#### [Tus tareas]
[1] En la noticia sobre Russell Martin y el Leicester City, ¿cuántos días duró su etapa como entrenador del Rangers?
[2] Continúa la noticia sobre Russell Martin y el Leicester City a partir de su última oración.

#### [Texto mostrado]
+ + + +

El entrenador del Leicester City, Russell Martin, afirma que no se debe usar la historia para juzgar lo que puede lograr con los antiguos campeones de la Premier League.
Dos descensos consecutivos han dejado a los ganadores de la FA Cup de 2021 en plena reconstrucción en la League One, tan solo 10 años después de aquel famoso triunfo en la máxima categoría con una cuota de 5.000 a 1.
Martin, que logró el ascenso del Southampton a la Premier League hace poco más de dos años, también ha descendido a la tercera división para intentar recuperar su reputación tras una turbulenta etapa de 123 días como entrenador del Rangers la temporada pasada.
“Sé que el club descendió, pero antes de eso, tuvo un éxito increíble durante un período prolongado, un éxito enorme, y claro, puede que te juzguen en función de eso”, declaró a BBC Radio Leicester.

+ + + +

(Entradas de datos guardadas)
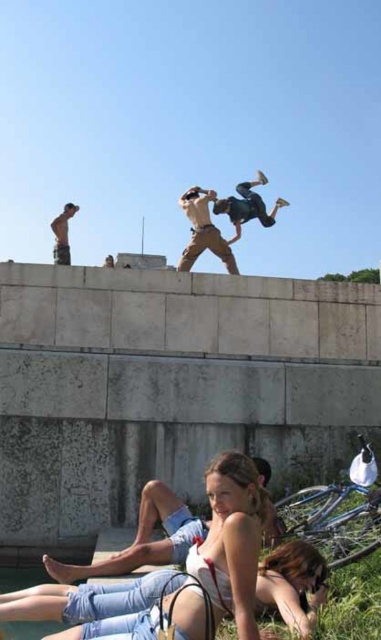
Between point (203, 198) and point (70, 211), which one is positioned in front?

Point (203, 198) is more forward.

Locate an element on the screen. matte khaki pants at center is located at coordinates (203, 230).

Which is in front, point (22, 614) or point (57, 244)?

Point (22, 614) is in front.

Identify the location of denim shorts at lower center. (292, 582).

Who is shorter, denim shorts at lower center or matte khaki pants at center?

With less height is denim shorts at lower center.

Does denim shorts at lower center appear on the left side of matte khaki pants at center?

Correct, you'll find denim shorts at lower center to the left of matte khaki pants at center.

At what (x,y) coordinates should I click in order to perform the action: click on denim shorts at lower center. Please return your answer as a coordinate pair (x, y). This screenshot has width=381, height=640. Looking at the image, I should click on (292, 582).

I want to click on denim shorts at lower center, so click(292, 582).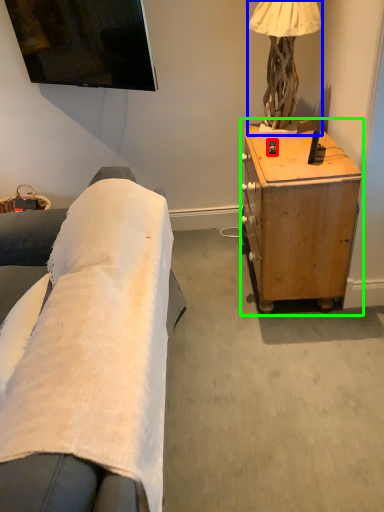
Question: Which object is the closest to the remote control (highlighted by a red box)? Choose among these: lamp (highlighted by a blue box) or desk (highlighted by a green box).

Choices:
 (A) lamp
 (B) desk

Answer: (A)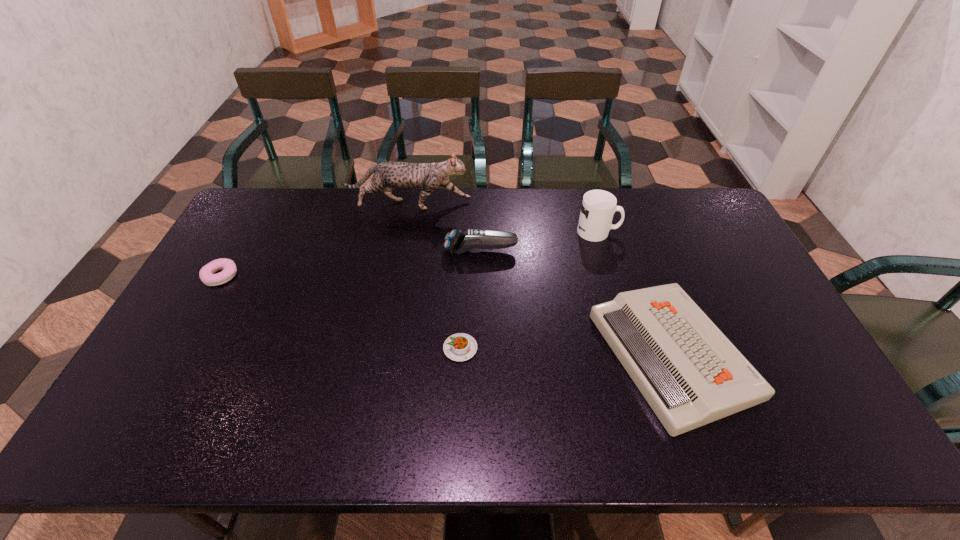
Where is `free point that satisfies the following two spatial constraints: 1. on the face of the farthest object; 2. on the right side of the computer keyboard`? free point that satisfies the following two spatial constraints: 1. on the face of the farthest object; 2. on the right side of the computer keyboard is located at coordinates (381, 354).

Identify the location of free space that satisfies the following two spatial constraints: 1. on the head of the electric shaver; 2. on the left side of the fourth tallest object. (481, 354).

Locate an element on the screen. vacant space that satisfies the following two spatial constraints: 1. on the head of the fourth tallest object; 2. on the left side of the third tallest object is located at coordinates [x=481, y=354].

You are a GUI agent. You are given a task and a screenshot of the screen. Output one action in this format:
    pyautogui.click(x=<x>, y=<y>)
    Task: Click on the vacant space that satisfies the following two spatial constraints: 1. on the head of the computer keyboard; 2. on the left side of the fourth nearest object
    The image size is (960, 540).
    Given the screenshot: What is the action you would take?
    pyautogui.click(x=481, y=354)

Identify the location of vacant space that satisfies the following two spatial constraints: 1. on the head of the computer keyboard; 2. on the right side of the fourth nearest object. The height and width of the screenshot is (540, 960). (481, 354).

The height and width of the screenshot is (540, 960). Find the location of `free point that satisfies the following two spatial constraints: 1. on the face of the tallest object; 2. on the left side of the pudding`. free point that satisfies the following two spatial constraints: 1. on the face of the tallest object; 2. on the left side of the pudding is located at coordinates (382, 348).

+ + + +

#### [Respuestas numeradas]
[1] 123 días.

[2]
“Tenemos que encontrar nuestro propio camino y luego ser juzgados por ello, porque no puedo juzgar a la gente por los últimos dos años.”
“Espero que me juzguen por el trabajo que hago aquí y no por mi trabajo anterior ni nada de eso. Para mí es lo mismo.”
El nombramiento de Martin fue la primera decisión importante que se tomó en el King Power Stadium desde que James McCarron asumió el cargo de director deportivo la temporada pasada.
El cargo de McCarron está por debajo del de director de fútbol, puesto que ocupa Jon Rudkin, quien, junto con el propietario y presidente Khun Aiyawatt ‘Top’ Srivaddhanaprabha, se ha convertido en una de las figuras más criticadas del club durante los años de reciente declive.
Cuando se le preguntó a Martin sobre su trato con la directiva del club, los elogió por su franqueza respecto a los “problemas a los que se enfrentan”.
“Antes se hablaba con total sinceridad de lo sucedido, pero ahora hay verdadera honestidad, apertura y voluntad de seguir adelante”, dijo Martin.
“No puedo juzgar nada de lo que ha sucedido antes porque no he estado aquí.”
“Si lo ves desde fuera, la gente sacará conclusiones precipitadas, pero desde que llegué aquí he estado muy abierto a las sorpresas y la gente ha sido estupenda.”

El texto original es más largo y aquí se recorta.